Given text:
════════════════
On entering Pamela Wallace’s studio in Rock City (just outside Red Hook), you first notice a congenial sense of order. Not fussy, obsessive-compulsive order, but rather substantial collections of various tools and occasional stacks of material, all standing at the ready. Various hand tools are collected in old coffee cans or in wall-mounted brackets along the workbenches, each implement carrying the unique, darkened patina derived from a light coating of machine oil, long use, and age that verifies the fact that they’ve fulfilled their intended purposes. While these well-used tools are not perceived in the least as aesthetic objects, their gravity grounds something of the whole experience of the artist’s studio, putting the “work” back in “workshop”.
Wallace’s sculpture emphasizes repetitions of fairly simple forms, and both in their mode of production and in their finished forms, they rely on something of a serial, industrial aesthetic. Jutting into the center of the room is a stack of rough-hewn, squared-off wooden beams of varying lengths, arranged to make a series of three ascending “steps” that rise about waist high. The exposed tops of each beam now bristle with closely spaced, rusting metal spikes (actually, decapitated nails) driven into the wood along barely visible penciled gridlines. The natural presence of the materials is given form through the application of this abstract grid; however, you get the feeling that anything that orderly can only ever be a momentary intrusion—a deep crack in one of the beams sucks in some of the nails, throwing them off-kilter from the pattern for a moment, with the implication that eventually the whole thing will shift, crack, and decay, ultimately rendering moot the whole “giving form to matter” argument.
Throughout the work, she reiterates a series of very basic, elemental shapes—circles, spheres, grids, and so on—yet in a way that engages (and plays up) the materiality of wood, plaster, metal, or what-have-you. Like an old school Russian Constructivist, she seeks to make us intimately familiar with the inherent qualities of these materials, but instead of infusing them with boundless utopian potential, she lets us see them through the veil of wear and deterioration, taking the edge off a fresh white plaster sphere by giving it a coat of scuffed beeswax, for example.
“Imagery” seems like such a lightweight term for the combination of visual, textural, and physical presence of these works, but Wallace uses it to describe what she’s after. “I use found imagery,” she says, referring to the overtly intentional (rational, abstract) yet ultimately purposeless arrangements evident in her constructions, “but never found objects. They have a history that’s out of my control, so there’s no room to insert my own imagery.”
So she literally creates just about every component of her work from scratch in one way or another. Thinking originally about pouring plaster in between the spikes on the railroad-tie piece, she decided she liked the appearance of the small funnels that she constructed to take care of the task—they are nestled into the spikes like so many industrial flowers sprouting in an unlikely place. So she’s now producing a series of funnels in cast iron, its hefty weight and dark, textured patina contrasting beautifully with the rough-grained wood and the airy visual texture of the ranks of spikes.
════════════════
Stored data:
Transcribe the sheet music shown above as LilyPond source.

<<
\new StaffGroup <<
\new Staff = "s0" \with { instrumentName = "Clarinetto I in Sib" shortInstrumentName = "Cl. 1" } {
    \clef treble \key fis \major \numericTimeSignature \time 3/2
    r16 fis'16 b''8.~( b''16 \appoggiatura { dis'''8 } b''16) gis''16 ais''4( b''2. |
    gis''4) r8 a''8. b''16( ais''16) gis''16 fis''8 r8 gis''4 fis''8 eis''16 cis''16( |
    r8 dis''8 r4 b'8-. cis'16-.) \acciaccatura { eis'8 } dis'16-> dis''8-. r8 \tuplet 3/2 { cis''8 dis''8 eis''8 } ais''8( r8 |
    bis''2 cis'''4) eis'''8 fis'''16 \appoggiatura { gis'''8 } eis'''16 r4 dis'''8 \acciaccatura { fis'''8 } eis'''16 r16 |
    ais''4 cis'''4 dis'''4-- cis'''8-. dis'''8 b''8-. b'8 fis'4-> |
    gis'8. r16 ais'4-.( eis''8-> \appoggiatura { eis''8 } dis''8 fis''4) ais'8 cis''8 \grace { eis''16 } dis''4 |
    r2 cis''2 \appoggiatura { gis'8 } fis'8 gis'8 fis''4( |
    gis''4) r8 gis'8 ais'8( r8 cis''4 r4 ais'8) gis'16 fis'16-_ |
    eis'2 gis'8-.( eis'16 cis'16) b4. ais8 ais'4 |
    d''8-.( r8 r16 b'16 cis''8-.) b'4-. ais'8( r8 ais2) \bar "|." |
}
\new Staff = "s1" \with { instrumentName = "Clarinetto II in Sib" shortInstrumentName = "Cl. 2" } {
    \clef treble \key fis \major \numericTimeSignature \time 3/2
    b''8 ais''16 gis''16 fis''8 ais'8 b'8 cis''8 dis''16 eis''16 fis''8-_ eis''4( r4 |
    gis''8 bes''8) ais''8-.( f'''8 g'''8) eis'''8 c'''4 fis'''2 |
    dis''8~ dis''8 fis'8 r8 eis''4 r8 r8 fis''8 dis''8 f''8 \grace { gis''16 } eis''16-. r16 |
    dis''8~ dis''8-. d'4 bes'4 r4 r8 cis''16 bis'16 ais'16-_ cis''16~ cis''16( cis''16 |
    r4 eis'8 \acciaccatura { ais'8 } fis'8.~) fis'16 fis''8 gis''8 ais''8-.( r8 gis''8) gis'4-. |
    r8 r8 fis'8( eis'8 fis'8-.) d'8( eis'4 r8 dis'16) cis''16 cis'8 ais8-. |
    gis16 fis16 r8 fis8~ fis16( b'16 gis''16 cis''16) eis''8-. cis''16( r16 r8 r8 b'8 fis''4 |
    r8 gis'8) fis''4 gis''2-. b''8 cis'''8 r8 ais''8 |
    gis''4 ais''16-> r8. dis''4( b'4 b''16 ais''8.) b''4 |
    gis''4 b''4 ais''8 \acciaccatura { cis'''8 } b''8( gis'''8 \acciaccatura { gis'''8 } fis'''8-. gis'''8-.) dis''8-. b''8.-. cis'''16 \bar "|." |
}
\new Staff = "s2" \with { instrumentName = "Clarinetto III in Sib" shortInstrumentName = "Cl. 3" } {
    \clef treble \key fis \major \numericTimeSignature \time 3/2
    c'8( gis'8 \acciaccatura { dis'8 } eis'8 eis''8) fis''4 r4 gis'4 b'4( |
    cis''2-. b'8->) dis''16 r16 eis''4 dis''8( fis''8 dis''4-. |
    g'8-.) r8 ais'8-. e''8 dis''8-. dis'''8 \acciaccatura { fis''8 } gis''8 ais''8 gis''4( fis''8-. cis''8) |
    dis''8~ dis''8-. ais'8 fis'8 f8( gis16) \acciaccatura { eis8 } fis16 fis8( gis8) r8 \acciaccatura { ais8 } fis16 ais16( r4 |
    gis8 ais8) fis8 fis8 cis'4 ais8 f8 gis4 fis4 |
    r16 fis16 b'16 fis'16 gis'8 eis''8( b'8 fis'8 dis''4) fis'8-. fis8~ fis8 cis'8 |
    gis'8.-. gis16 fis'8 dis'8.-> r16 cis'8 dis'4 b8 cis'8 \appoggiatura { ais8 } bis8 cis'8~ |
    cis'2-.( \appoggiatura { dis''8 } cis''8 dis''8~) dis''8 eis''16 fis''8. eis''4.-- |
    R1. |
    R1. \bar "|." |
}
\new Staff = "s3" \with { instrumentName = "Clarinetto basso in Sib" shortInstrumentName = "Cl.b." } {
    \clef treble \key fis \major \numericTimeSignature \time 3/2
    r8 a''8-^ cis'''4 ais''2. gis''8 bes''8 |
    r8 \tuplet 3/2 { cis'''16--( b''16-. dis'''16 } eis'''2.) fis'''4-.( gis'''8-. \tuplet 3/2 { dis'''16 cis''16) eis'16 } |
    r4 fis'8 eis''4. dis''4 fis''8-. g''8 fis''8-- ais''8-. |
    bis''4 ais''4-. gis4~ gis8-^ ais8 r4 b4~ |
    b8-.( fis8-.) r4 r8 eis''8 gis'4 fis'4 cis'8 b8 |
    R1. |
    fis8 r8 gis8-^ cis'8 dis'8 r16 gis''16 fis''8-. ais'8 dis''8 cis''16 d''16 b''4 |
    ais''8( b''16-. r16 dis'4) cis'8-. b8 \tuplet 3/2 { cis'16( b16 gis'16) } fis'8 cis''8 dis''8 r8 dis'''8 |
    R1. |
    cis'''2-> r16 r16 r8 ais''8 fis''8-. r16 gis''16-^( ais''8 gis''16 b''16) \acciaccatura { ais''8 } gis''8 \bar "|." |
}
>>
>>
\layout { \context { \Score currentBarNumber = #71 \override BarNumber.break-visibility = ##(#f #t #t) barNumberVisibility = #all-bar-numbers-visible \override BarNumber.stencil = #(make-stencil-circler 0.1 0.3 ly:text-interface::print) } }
════════════════
Tasks to complete:
A. Please pull the passage out of the article on Pamela Wallace's studio, beginning at the words "Throughout the work, she" and stopping after "beeswax, for example.".
B. According to the article on Pamela Wallace's studio, what material is she using for her new series of funnels?

The responses:
A.
Throughout the work, she reiterates a series of very basic, elemental shapes—circles, spheres, grids, and so on—yet in a way that engages (and plays up) the materiality of wood, plaster, metal, or what-have-you. Like an old school Russian Constructivist, she seeks to make us intimately familiar with the inherent qualities of these materials, but instead of infusing them with boundless utopian potential, she lets us see them through the veil of wear and deterioration, taking the edge off a fresh white plaster sphere by giving it a coat of scuffed beeswax, for example.

B. Cast iron.